Gateway Competition Moves To Platform Adjacency

Diving deeper into

Kong

Company Report
competition from gateway performance alone toward platform adjacency and procurement simplification.
Analyzed 8 sources

The real battle is moving from who has the fastest gateway to who already owns the surrounding workflow and budget. Once AWS, Google, and Cloudflare bundle AI routing, tool exposure, caching, and governance into platforms teams already use, the gateway stops being a standalone speed test and becomes part of a broader buying decision about vendor count, security review, and whether one contract can cover models, APIs, and agents.

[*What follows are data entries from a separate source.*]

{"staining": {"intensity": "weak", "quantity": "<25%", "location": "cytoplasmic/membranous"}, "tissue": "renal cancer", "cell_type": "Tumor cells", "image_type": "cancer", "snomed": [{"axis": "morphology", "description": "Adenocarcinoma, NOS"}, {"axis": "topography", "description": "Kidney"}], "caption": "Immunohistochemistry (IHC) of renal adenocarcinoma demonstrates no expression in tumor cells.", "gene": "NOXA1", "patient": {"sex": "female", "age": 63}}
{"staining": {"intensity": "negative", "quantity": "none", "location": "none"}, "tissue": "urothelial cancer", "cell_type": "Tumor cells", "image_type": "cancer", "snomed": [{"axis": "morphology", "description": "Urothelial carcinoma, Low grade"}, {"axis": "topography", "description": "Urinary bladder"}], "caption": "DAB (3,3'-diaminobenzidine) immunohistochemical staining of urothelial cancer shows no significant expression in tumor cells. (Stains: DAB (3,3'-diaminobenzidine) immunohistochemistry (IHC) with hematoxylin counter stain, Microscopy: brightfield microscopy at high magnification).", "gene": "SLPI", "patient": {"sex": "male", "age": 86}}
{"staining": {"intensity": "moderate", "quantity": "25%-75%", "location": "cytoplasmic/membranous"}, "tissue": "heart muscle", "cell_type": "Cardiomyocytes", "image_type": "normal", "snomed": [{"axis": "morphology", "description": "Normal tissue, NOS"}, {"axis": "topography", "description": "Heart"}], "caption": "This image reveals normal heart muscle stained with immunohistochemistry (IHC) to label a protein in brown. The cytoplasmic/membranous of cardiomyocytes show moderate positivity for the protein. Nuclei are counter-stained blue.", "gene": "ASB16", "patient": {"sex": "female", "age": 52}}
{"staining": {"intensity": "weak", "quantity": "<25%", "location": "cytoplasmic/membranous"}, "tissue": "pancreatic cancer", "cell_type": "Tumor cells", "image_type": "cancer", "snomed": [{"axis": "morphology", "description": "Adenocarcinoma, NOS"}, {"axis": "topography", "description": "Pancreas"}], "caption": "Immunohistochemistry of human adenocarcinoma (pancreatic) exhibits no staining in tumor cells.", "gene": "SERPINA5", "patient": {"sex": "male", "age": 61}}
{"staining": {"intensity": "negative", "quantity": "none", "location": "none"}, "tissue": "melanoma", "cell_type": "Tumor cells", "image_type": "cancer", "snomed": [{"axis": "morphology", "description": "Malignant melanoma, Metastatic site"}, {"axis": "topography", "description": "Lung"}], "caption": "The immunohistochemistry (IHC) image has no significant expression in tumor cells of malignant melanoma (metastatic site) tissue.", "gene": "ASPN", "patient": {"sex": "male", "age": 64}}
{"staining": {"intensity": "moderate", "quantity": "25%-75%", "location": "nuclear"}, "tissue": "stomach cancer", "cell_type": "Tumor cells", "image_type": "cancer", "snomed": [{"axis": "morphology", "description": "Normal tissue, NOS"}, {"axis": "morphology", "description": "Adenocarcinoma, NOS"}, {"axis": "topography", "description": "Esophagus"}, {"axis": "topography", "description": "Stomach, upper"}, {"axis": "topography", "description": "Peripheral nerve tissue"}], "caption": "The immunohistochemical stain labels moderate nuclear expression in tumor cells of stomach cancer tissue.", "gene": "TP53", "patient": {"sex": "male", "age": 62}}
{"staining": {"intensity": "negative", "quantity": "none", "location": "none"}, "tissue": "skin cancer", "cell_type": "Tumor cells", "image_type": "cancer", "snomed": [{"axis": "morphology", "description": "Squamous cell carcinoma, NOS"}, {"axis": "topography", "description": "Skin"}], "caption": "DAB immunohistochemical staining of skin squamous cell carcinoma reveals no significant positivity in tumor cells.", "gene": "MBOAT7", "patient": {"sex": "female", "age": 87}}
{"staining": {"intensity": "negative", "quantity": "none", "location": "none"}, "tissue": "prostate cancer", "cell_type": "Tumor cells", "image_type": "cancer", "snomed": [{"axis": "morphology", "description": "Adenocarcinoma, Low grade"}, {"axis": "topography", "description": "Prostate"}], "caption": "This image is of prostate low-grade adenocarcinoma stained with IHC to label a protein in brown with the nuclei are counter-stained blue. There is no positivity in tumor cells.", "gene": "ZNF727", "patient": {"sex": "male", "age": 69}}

  • Google is turning Apigee into a full AI control layer, not just an API proxy. It now adds MCP support, semantic caching, API hub cataloging, tool monetization, and multi agent orchestration, which means a team already on Google Cloud can extend its current control plane instead of buying a separate gateway product.
  • AWS is making the same bundling move with Bedrock AgentCore Gateway. It can turn APIs and Lambda functions into MCP compatible tools, front other agents and HTTP services, route across model providers, and plug into SaaS tools like Salesforce and Jira. That makes procurement easier because the gateway arrives inside the existing AWS estate.
  • Kong is responding by widening the surface area it governs. Its recent launches add MCP connectivity and agent to agent traffic on top of API and LLM traffic, pushing Kong from a narrow gateway toward a neutral control point for mixed environments. That matters most for enterprises that do not want AI governance tied to a single cloud.

The next step is that gateway products will increasingly be judged by how much surrounding infrastructure they collapse into one control plane. Vendors that can govern APIs, models, tools, and agents across clouds will keep an opening, while single cloud suites will keep winning accounts where buying convenience matters more than best of breed gateway performance.